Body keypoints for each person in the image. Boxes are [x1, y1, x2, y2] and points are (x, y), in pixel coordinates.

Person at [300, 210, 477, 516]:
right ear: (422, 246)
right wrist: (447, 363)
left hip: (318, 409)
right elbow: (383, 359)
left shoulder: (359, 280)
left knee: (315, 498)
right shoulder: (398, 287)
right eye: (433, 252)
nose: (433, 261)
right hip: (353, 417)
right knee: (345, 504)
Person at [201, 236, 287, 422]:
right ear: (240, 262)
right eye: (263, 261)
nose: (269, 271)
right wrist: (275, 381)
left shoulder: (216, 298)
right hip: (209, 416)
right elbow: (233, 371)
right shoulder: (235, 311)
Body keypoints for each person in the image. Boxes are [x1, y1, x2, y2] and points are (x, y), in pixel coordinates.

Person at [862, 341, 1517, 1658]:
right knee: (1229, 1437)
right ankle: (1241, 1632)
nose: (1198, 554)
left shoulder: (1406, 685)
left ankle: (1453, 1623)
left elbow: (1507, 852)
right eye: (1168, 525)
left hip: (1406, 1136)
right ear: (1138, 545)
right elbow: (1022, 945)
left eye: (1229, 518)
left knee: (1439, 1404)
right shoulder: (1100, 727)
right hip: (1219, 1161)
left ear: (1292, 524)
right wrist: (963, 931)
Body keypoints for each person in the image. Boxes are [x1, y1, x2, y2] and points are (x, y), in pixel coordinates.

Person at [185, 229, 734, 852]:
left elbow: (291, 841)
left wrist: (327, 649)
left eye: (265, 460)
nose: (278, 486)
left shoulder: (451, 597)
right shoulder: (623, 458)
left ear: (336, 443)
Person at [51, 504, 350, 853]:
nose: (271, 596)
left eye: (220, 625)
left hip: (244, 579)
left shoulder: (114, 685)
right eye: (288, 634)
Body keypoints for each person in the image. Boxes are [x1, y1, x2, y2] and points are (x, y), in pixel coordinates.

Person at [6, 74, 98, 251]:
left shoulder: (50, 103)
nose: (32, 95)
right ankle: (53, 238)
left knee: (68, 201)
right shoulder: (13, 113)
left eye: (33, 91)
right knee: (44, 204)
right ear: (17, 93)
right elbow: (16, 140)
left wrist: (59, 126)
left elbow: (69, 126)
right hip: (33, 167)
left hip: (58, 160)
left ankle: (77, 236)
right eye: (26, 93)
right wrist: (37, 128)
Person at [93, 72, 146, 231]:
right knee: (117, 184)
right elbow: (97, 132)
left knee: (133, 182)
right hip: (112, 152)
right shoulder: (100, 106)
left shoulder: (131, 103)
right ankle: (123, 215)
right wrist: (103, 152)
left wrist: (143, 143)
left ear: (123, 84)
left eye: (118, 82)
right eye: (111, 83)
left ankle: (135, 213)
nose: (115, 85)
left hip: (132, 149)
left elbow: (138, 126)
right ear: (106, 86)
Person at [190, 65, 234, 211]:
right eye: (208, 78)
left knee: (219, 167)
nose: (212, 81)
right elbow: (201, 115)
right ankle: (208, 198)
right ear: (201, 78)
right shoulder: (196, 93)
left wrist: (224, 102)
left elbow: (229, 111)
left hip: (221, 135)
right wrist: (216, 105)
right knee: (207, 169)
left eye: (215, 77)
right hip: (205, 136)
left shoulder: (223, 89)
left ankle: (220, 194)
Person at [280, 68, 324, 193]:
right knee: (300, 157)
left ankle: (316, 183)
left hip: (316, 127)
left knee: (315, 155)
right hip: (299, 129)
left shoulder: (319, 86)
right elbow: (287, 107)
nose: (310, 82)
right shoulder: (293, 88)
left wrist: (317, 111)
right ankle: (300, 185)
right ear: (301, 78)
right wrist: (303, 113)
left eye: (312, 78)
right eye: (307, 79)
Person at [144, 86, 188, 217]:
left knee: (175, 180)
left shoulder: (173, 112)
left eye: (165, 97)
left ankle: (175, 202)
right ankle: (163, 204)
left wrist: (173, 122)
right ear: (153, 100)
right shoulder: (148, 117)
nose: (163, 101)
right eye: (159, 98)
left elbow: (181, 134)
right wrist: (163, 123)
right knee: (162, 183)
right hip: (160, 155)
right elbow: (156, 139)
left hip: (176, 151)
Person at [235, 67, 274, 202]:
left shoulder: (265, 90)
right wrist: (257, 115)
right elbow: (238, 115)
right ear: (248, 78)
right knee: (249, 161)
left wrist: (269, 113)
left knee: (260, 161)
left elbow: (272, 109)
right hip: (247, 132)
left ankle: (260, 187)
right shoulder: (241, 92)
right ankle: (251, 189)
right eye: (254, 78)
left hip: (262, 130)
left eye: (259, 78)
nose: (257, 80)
---------------
> Problem: For this task, copy every line of the material in which "nose" appears.

> Solution to the problem:
nose: (433, 261)
nose: (269, 271)
nose: (1198, 554)
nose: (278, 486)
nose: (271, 596)
nose: (32, 95)
nose: (115, 85)
nose: (212, 81)
nose: (310, 82)
nose: (163, 101)
nose: (257, 80)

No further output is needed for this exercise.